I am legitimately not joking when I say I have many stash tabs crammed full of potential bases for various projects. This is my sceptres tab, but there are also a number of these sitting in a dump tab as well that I never sorted into the proper tabs. I collected Champion Kite Shields because I was hunting for bases that happened to have the node saying that it sold for a unique. I was trying to get some cheap Aegis Aurora, but the market for that item plummeted given how much more common it was thanks to the crucible trees. I also cannot count the number of bows of various tripes that I unlocked Crucible trees for hunting for specific nodes to bolster my Toxic Rain and Explosive Arrow builds. It was not “bing bing wahoo” exciting, but it served as a constant project in the back of my mind which means that the league mechanic as a whole probably did what it was supposed to do.
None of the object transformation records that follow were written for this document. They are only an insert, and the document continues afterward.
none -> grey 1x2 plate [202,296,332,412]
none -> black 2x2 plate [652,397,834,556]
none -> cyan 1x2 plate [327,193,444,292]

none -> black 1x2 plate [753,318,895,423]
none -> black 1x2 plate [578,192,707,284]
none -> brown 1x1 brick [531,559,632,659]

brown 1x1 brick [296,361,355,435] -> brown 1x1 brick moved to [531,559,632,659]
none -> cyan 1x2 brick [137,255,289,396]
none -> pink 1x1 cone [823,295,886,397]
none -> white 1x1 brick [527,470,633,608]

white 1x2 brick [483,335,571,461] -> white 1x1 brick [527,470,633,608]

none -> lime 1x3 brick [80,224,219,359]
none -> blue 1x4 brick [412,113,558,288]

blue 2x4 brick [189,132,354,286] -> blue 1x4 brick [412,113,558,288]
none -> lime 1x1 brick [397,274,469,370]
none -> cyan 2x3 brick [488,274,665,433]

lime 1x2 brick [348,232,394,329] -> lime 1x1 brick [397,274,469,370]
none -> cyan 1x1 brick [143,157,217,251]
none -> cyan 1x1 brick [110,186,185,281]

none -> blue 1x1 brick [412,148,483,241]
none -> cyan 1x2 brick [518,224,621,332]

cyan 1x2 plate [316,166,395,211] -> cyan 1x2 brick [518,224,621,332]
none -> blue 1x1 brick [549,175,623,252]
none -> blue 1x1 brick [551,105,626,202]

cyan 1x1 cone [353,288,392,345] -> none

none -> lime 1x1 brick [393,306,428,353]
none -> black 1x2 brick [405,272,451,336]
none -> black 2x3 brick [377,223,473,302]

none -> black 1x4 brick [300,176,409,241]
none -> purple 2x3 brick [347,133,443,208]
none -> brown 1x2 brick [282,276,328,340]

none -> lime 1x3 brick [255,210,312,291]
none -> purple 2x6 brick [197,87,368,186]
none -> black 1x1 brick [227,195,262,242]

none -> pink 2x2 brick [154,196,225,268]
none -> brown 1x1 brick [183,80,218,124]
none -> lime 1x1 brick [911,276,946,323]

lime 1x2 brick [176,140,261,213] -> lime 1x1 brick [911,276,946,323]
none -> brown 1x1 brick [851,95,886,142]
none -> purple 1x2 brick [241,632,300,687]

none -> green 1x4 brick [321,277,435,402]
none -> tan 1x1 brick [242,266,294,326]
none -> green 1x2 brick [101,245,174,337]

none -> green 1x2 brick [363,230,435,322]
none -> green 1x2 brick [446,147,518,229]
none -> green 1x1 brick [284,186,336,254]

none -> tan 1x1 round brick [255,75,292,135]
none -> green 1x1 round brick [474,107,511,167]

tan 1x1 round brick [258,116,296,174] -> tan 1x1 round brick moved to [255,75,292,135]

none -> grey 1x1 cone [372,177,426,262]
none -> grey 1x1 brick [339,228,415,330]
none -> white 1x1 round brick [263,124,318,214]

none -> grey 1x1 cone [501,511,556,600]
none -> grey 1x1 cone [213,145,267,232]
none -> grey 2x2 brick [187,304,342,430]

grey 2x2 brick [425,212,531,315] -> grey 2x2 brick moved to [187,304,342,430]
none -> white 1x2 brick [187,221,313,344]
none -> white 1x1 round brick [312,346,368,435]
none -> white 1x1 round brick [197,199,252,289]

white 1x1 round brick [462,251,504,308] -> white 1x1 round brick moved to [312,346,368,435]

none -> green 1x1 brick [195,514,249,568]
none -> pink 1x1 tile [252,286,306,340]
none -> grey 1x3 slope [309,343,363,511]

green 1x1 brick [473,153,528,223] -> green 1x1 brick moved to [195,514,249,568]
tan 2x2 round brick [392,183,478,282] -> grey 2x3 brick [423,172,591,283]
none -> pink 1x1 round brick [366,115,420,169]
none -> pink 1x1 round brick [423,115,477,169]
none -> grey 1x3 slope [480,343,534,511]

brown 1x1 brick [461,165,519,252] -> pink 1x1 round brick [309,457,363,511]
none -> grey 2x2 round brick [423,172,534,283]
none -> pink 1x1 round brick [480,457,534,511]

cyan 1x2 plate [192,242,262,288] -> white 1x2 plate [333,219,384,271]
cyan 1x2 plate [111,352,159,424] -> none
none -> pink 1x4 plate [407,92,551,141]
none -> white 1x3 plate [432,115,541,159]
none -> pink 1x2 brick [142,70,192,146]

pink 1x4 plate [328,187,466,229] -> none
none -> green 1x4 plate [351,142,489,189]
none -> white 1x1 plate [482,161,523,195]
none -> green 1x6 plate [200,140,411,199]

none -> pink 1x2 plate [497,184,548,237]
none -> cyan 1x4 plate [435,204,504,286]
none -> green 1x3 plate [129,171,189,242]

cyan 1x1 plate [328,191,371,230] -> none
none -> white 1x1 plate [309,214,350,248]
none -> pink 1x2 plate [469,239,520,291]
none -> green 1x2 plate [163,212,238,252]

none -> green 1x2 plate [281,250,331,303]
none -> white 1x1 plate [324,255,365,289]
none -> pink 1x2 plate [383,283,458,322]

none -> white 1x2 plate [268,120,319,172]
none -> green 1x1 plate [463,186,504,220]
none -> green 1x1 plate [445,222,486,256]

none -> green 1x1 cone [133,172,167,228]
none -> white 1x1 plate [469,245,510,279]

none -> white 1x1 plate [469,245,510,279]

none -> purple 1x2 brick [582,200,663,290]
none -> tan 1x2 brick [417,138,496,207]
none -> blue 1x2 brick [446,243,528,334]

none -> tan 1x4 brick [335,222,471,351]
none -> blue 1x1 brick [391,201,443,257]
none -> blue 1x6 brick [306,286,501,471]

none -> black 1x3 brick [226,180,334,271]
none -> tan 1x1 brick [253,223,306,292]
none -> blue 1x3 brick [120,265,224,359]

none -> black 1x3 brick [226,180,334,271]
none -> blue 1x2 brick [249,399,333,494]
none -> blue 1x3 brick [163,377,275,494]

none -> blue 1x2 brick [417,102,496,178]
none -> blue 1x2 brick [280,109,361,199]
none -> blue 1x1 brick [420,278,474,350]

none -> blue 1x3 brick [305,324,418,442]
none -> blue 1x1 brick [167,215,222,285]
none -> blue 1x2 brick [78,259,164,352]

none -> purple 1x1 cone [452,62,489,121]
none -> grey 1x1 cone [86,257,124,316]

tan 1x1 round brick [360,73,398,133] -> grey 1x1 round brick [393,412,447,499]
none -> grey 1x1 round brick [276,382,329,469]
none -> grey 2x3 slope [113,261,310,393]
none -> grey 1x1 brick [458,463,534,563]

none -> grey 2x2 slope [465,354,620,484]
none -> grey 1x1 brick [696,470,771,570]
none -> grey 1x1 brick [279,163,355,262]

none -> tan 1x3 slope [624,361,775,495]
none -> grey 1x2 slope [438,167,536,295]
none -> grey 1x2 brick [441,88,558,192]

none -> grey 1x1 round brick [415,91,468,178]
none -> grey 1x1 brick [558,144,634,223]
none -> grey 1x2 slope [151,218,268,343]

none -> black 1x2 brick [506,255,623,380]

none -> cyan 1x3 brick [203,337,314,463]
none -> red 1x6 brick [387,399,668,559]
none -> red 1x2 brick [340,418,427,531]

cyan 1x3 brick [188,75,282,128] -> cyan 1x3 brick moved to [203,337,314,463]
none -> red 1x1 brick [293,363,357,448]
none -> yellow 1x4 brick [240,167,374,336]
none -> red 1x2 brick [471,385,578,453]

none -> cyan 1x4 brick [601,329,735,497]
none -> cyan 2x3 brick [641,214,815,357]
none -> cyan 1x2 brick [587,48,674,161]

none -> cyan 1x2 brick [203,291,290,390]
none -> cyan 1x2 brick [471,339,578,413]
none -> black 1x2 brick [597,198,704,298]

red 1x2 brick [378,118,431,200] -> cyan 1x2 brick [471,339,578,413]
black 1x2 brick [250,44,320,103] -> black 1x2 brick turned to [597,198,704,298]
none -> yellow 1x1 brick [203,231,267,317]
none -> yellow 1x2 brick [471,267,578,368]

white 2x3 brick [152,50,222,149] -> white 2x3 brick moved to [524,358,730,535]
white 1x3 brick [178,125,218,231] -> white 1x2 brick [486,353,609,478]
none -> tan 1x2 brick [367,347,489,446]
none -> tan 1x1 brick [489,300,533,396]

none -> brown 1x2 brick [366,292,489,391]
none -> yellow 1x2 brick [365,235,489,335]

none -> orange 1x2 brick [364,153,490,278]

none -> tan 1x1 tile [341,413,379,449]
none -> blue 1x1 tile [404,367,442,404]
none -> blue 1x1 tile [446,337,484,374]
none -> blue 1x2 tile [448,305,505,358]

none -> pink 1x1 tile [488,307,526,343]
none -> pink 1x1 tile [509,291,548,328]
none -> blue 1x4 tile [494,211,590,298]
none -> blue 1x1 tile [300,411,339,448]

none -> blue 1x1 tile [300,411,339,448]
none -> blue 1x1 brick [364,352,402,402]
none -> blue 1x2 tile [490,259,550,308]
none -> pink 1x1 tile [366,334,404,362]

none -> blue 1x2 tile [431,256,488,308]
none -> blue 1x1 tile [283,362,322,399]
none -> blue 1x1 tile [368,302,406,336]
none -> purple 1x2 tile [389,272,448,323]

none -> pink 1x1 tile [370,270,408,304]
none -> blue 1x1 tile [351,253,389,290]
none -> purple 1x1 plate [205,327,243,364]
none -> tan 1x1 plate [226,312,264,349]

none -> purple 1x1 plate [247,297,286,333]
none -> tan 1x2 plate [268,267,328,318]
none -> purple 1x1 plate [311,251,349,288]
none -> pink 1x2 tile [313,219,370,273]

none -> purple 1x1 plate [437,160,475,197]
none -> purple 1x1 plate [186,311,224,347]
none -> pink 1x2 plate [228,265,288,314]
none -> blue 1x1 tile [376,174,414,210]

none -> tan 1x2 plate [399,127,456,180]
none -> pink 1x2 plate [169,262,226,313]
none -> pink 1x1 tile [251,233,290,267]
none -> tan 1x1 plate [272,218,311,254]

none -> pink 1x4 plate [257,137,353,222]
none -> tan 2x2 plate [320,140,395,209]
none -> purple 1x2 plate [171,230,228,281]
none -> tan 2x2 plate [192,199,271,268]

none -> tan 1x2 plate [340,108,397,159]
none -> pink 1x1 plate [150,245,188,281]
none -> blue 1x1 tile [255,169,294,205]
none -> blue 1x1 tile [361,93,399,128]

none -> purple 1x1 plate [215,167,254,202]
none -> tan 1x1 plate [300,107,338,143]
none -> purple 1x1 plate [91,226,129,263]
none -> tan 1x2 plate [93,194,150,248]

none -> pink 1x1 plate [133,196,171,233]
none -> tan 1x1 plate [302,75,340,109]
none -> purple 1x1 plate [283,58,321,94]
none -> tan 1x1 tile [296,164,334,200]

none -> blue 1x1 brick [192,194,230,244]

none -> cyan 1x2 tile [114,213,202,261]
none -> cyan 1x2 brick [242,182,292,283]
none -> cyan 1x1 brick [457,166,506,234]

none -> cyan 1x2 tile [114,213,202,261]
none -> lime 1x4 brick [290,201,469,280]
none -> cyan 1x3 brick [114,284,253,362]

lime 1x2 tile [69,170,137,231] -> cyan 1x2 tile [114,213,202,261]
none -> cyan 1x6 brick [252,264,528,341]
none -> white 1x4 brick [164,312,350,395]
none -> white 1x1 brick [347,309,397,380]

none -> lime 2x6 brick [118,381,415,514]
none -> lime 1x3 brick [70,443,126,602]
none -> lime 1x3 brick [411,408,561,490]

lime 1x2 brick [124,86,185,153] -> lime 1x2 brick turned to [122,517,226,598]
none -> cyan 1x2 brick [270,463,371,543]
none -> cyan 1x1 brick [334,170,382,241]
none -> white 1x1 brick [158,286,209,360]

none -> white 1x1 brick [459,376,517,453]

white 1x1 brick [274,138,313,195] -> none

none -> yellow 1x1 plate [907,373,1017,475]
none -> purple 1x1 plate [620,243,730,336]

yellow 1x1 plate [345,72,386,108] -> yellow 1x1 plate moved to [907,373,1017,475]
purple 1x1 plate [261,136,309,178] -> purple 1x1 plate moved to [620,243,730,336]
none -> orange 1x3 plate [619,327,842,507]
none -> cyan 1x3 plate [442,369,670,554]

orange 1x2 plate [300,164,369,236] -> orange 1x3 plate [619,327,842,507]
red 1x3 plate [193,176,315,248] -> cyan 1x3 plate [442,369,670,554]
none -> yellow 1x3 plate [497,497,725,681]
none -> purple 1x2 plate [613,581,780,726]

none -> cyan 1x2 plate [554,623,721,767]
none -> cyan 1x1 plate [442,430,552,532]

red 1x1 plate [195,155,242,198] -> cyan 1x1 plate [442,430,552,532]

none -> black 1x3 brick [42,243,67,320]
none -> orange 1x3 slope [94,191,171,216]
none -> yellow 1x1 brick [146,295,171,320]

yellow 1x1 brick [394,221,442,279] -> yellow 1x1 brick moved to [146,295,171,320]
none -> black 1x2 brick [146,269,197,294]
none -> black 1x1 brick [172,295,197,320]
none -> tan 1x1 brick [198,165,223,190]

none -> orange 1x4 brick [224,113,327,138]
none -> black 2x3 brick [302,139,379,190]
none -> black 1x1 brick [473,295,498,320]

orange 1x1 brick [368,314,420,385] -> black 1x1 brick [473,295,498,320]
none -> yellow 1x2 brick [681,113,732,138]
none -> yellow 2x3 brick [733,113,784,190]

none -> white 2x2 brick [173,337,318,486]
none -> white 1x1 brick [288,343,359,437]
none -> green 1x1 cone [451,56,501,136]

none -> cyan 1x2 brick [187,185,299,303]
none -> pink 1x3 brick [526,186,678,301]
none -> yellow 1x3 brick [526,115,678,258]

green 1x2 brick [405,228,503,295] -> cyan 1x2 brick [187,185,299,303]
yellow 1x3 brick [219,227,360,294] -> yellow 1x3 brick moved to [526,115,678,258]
While it is the end of the league and nothing really matters anymore… I gotta say I enjoyed zipping through maps last night and chasing Crucible trees. Admittedly this only really works because I have a fairly powerful character who can mostly laugh off the extremely rippy nature of Crucible mobs. Essentially my goal while running these maps was 1) to find another +40% Elemental Damage Sceptre base and 2) to find another t16 map… allowing me to basically infinitely sustain this nonsense. For the most part, it worked, but I did have to put a slight tweak into my loot filter just to make sure I was not missing Void and Opal Sceptre bases. I did this a while ago for Champion Kite Shields because I was doing the same thing, trying to sustain so that I always had an item to unlock waiting in the wings and was getting another map to keep churning the process out.

I added a few bonus objectives last night, namely trying to collect new bosses for the Maven with each map run and then eventually running at Maven Atlas when I filled up her bar. This led to more than a few boss maps, but the only one that I stopped what I was doing and ran was the Hunter map I got. Hunter bases are so freaking valuable as a whole that it felt like something that was easily worth doing. I got a Council of Cats card that I had never seen before which was pretty cool. It isn’t valuable really but still sorta neat as it unlocks a series of Feral-Cat-themed items. Maven’s Atlas fight is fairly straightforward on the Righteous Fire Juggernaut and in theory, I am building towards more attempts at the Maven if I choose to go down that path. I am not exactly the biggest fan of that fight as I am not good at the memory game.

One of the things that Path of Exile excels at is giving you missions. It isn’t so much that the game draws a line in the sand and tells you that you have to do this 400 times in order to progress. If it did that it would feel awful. What it does instead is give you the tools to go target farm something yourself, while knowing in the back of your head that there is always a way to just buy your way out of the hole you have dug. I know that at any point I tire of this mission, I can just spend the divines to buy the item I am seeking… but that sort of is what makes the search more enjoyable. Can I do this thing that has value in the game for myself, rather than just hitting the auction house? That is ultimately the question and at least for now, I am enjoying that search.